Inherent Vice is a buddy movie of sorts. The buddy in question is the square-jawed cop, Detective Bigfoot (Josh Brolin in brash, scene-stealing mode), who is Doc’s equal and opposite. He hates hippies and has a buzzcut that makes him look like a GI. Bigfoot describes himself as a “renaissance” detective but he turns out to be just as mixed up and tormented as Doc himself.

Joaquin Phoenix and Owen Wilson in Inherent Vice
Joaquin Phoenix and Owen Wilson in Inherent Vice (Warner Bros)

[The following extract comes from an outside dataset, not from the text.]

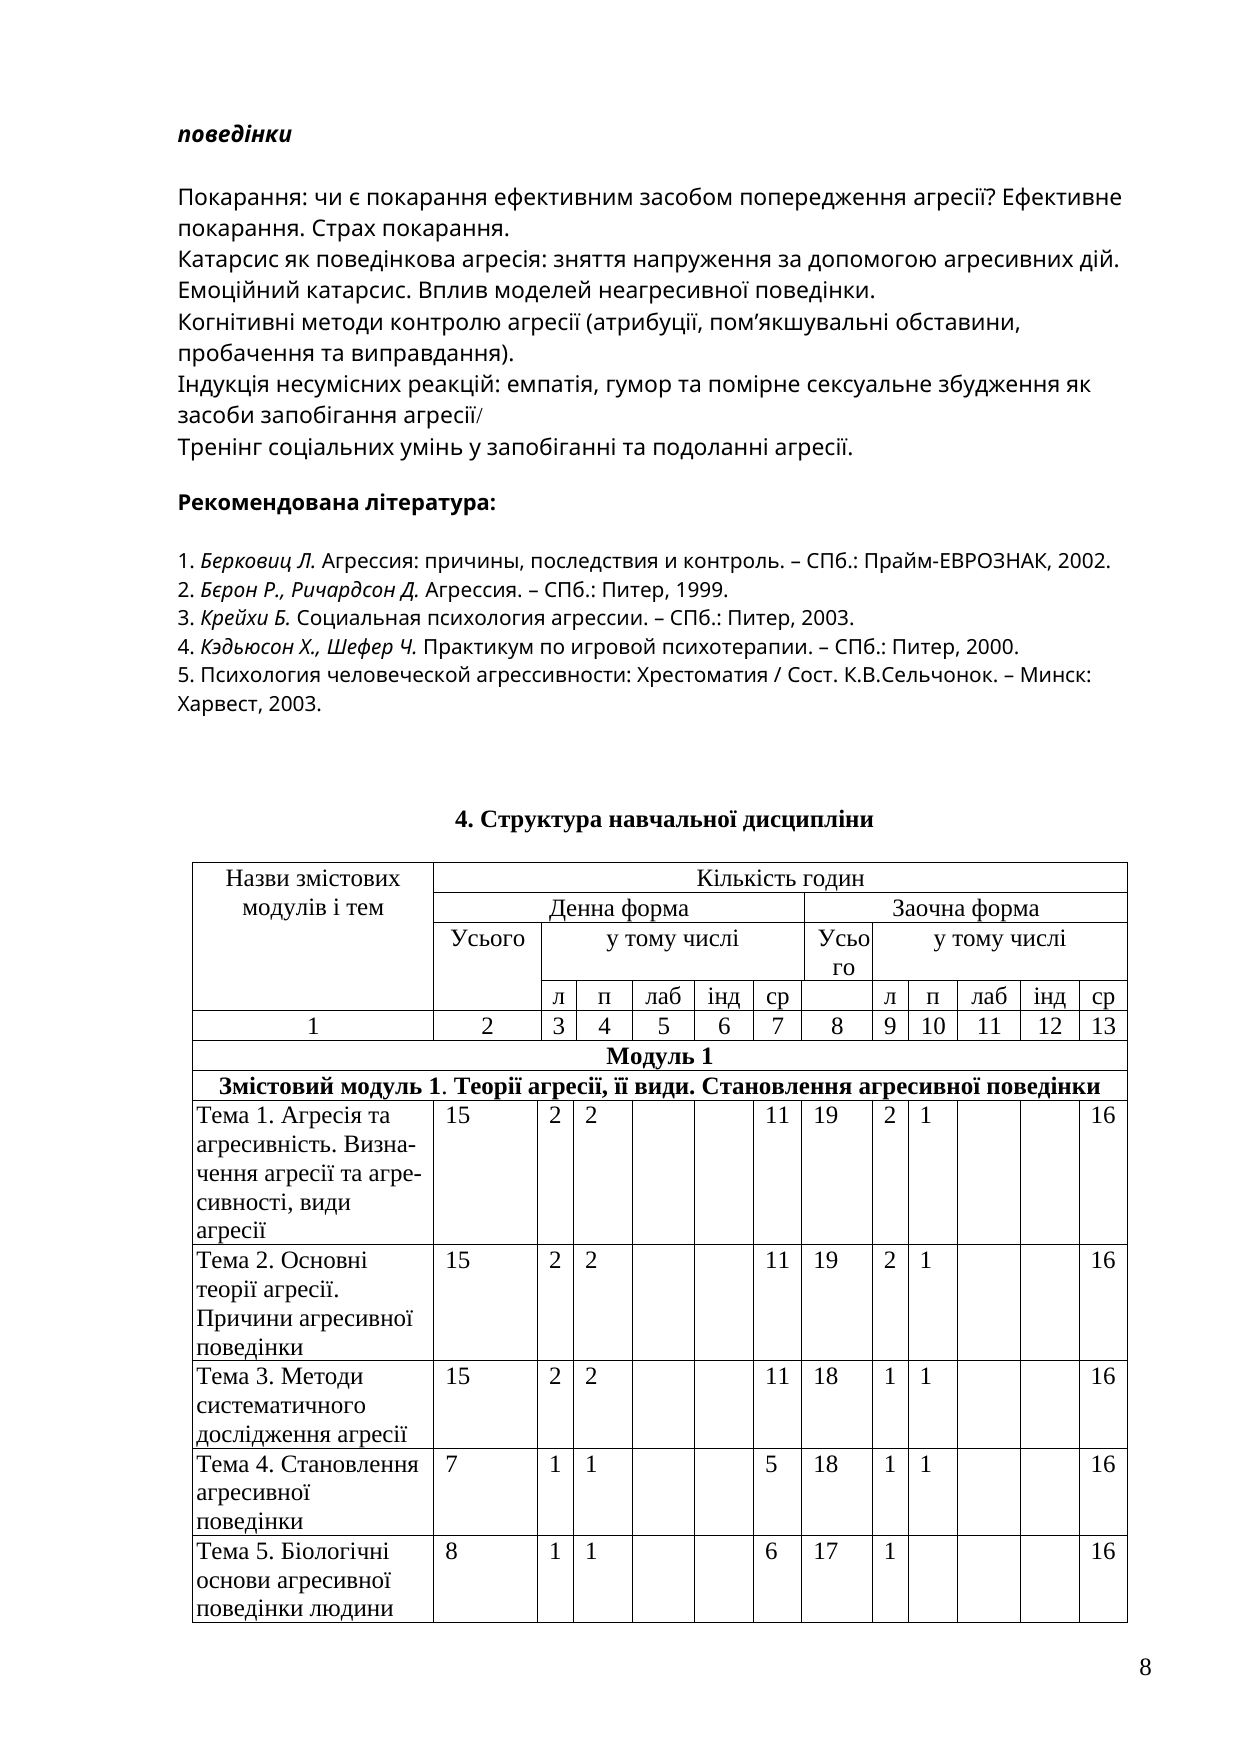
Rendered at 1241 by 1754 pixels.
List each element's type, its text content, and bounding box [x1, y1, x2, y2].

All the protagonists in Inherent Vice could easily have seemed like comic book caricatures and the film could have dribbled off into sub-Tarantino-style whimsy. However, even the most preposterous scenes are shot in a rigorously formalist style. Anderson is fascinated by the architecture of Los Angeles and will hold shots of modernist buildings for what seem like a mini-eternity. The film is also strangely and surprisingly moving. The characters are far easier to warm to than those egomaniacal protagonists in recent Anderson movies like The Master or There Will Be Blood. All of a sudden, there will be blast of a plaintive Neil Young anthem from the period on the soundtrack. Anderson doesn’t downplay Doc’s sense of yearning or his love for Shasta. She is far more ethereal than the typical Lauren Bacall-like femme fatale but has the same ability to bewitch men. There is one eerie and bizarre scene in which she strips and lies over Doc, like some hippie mermaid.

At 148 minutes, this isn’t a taut thriller. It often seems as wayward and easily distracted as Doc is in his investigations - but like its central character, the film never loses its thread entirely. Thanks to Anderson’s bravura editing style and use of music, the storytelling becomes ever more beguiling. He is the first US director to make a fully fledged feature adaptation of a Thomas Pynchon novel. He has also delivered a film that, in its own Cheech and Chong fashion, fully lives up to the best traditions of classical Hollywood noir.